Leno Moving Back to 11:30 for 30 Minutes?

The New York Times is reporting that NBC is planning to move Jay Leno back to 11:35 p.m. to do a 30-minute show, followed by Conan O'Brien at 12:05 a.m. for an hour, and then Jimmy Fallon at 1:05 a.m. No word on what show gets named what, but I'm betting that O'Brien keeps "The Tonight Show" name and Leno's show remains "The Jay Leno Show". Besides being an act of desperation, NBC's moves smack of more half-steps: They can't remove Conan O'Brien from the Tonight Show without paying him a huge kill fee ($50 million, as I recall), but what can Jay Leno do in 30 minutes? A monologue, perhaps a sketch or comedy bit, but no interviews. O'Brien would start at 12:05 a.m., and Jimmy Fallon would be in Carson Daly's nosebleed territory.

NBC's hope is that moving Leno back to 11:35 p.m. will let them win the first half-hour of late night again against Letterman and Nightline, and give O'Brien a better lead-in, with the goal of keeping viewers from tuning to Letterman for the second half of his show, or to ABC's Jimmy Kimmel. But given NBC's track record, the chances are more likely that Nightline and Letterman will stay on top, the Tonight Show will be even more crippled than it is now, and Late Night will be killed in the ratings.

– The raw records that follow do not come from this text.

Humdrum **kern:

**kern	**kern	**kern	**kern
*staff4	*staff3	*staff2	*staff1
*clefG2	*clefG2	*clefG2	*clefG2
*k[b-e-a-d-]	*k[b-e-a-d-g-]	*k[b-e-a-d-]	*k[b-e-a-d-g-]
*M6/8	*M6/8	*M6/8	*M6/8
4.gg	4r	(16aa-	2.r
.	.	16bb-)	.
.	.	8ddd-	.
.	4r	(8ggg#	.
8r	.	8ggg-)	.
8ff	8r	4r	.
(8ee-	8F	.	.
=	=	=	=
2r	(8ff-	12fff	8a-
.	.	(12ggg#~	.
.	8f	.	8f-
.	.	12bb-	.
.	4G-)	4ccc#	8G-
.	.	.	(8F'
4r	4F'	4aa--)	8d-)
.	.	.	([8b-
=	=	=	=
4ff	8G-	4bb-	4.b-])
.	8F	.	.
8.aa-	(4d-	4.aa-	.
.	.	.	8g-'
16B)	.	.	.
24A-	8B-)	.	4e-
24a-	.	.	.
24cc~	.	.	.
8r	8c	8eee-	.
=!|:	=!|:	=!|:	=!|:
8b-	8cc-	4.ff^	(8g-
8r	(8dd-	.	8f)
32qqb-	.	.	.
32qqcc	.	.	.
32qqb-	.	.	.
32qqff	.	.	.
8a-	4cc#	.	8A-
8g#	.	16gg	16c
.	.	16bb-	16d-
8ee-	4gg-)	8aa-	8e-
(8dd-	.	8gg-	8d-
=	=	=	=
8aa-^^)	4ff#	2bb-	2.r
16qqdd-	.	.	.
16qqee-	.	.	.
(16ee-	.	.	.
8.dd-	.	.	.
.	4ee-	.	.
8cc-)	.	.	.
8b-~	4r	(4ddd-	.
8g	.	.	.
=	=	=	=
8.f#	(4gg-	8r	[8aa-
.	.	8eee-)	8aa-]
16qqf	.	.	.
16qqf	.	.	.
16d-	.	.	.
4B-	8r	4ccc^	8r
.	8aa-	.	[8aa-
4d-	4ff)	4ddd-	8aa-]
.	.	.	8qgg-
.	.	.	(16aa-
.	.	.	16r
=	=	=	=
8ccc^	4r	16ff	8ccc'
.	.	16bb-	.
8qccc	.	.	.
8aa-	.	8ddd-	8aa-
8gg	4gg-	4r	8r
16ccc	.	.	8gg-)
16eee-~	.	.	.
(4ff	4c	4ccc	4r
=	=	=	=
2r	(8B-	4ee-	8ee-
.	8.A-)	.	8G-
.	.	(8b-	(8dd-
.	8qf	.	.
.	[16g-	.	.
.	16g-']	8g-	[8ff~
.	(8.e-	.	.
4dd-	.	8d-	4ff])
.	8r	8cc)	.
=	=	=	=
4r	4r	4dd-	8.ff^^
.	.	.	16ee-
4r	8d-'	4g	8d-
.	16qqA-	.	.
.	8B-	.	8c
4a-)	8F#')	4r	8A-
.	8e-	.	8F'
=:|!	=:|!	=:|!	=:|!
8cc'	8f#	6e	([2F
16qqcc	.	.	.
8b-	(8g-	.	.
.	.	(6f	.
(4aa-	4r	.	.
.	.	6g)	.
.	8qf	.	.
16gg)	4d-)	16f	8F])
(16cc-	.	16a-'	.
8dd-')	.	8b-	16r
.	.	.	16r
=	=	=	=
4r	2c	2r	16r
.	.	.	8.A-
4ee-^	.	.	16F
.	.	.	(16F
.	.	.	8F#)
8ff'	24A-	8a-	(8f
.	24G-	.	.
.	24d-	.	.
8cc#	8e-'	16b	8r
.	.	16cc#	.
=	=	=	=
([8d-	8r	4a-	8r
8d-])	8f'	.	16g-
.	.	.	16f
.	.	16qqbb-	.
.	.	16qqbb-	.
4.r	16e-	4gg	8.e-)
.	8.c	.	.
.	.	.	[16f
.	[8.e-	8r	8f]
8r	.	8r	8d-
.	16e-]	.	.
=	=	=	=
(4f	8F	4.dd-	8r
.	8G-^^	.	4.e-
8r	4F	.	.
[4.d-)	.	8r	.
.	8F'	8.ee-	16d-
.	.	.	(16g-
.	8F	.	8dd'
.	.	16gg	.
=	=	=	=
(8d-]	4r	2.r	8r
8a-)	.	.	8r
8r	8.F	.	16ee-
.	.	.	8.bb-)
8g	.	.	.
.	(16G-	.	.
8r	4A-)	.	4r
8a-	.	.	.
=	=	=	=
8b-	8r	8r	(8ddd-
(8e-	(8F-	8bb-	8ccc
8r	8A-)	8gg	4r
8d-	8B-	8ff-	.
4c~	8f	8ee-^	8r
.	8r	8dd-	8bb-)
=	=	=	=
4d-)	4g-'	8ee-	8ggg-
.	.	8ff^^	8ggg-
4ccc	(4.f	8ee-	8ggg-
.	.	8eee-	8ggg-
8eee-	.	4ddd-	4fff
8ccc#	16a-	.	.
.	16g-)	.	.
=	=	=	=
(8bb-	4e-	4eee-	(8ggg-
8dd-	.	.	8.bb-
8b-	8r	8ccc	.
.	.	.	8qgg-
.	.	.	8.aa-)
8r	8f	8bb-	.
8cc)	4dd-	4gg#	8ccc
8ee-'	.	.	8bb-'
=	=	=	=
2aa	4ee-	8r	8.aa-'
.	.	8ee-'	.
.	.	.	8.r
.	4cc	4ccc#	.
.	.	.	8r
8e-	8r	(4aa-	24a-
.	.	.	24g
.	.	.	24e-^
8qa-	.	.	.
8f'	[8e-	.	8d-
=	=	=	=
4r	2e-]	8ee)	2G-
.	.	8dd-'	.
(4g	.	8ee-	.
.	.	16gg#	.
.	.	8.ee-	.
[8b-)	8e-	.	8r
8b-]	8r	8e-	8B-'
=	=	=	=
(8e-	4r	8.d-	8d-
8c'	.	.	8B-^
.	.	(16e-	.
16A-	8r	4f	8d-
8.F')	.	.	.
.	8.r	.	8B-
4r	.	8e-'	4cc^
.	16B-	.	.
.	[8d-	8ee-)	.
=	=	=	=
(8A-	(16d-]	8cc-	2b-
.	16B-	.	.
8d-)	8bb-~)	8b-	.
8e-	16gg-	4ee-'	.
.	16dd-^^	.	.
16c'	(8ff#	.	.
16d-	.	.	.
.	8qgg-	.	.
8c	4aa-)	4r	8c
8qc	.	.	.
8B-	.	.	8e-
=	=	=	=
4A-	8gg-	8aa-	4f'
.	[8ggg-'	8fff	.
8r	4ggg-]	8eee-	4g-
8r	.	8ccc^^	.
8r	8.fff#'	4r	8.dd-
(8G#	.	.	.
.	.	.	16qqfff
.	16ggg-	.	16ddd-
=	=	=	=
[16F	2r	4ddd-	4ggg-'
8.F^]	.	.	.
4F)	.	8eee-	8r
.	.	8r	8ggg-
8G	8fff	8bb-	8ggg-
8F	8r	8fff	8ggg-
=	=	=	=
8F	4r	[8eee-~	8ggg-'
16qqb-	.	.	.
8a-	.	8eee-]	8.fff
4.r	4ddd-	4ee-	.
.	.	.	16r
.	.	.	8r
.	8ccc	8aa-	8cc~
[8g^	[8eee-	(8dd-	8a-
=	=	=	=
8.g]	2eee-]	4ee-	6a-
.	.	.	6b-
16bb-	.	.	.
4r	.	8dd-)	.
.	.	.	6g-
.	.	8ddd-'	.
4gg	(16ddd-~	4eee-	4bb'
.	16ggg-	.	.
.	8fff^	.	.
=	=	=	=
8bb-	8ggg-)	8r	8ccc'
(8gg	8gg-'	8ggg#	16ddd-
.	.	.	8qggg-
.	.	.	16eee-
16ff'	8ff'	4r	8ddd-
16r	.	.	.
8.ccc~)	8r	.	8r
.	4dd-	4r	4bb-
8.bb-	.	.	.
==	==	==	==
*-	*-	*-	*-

Why can't NBC simply bite the bullet and put Jay Leno back as the host of the Tonight Show? Pay O'Brien his kill fee and offer him Late Night again, move whatever Jimmy Fallon does to 1:35 a.m., and get rid of Carson Daly. Rather than really fix the problem, NBC's management looks like it's going to make another "bold move" that's really a half-step intended to save money.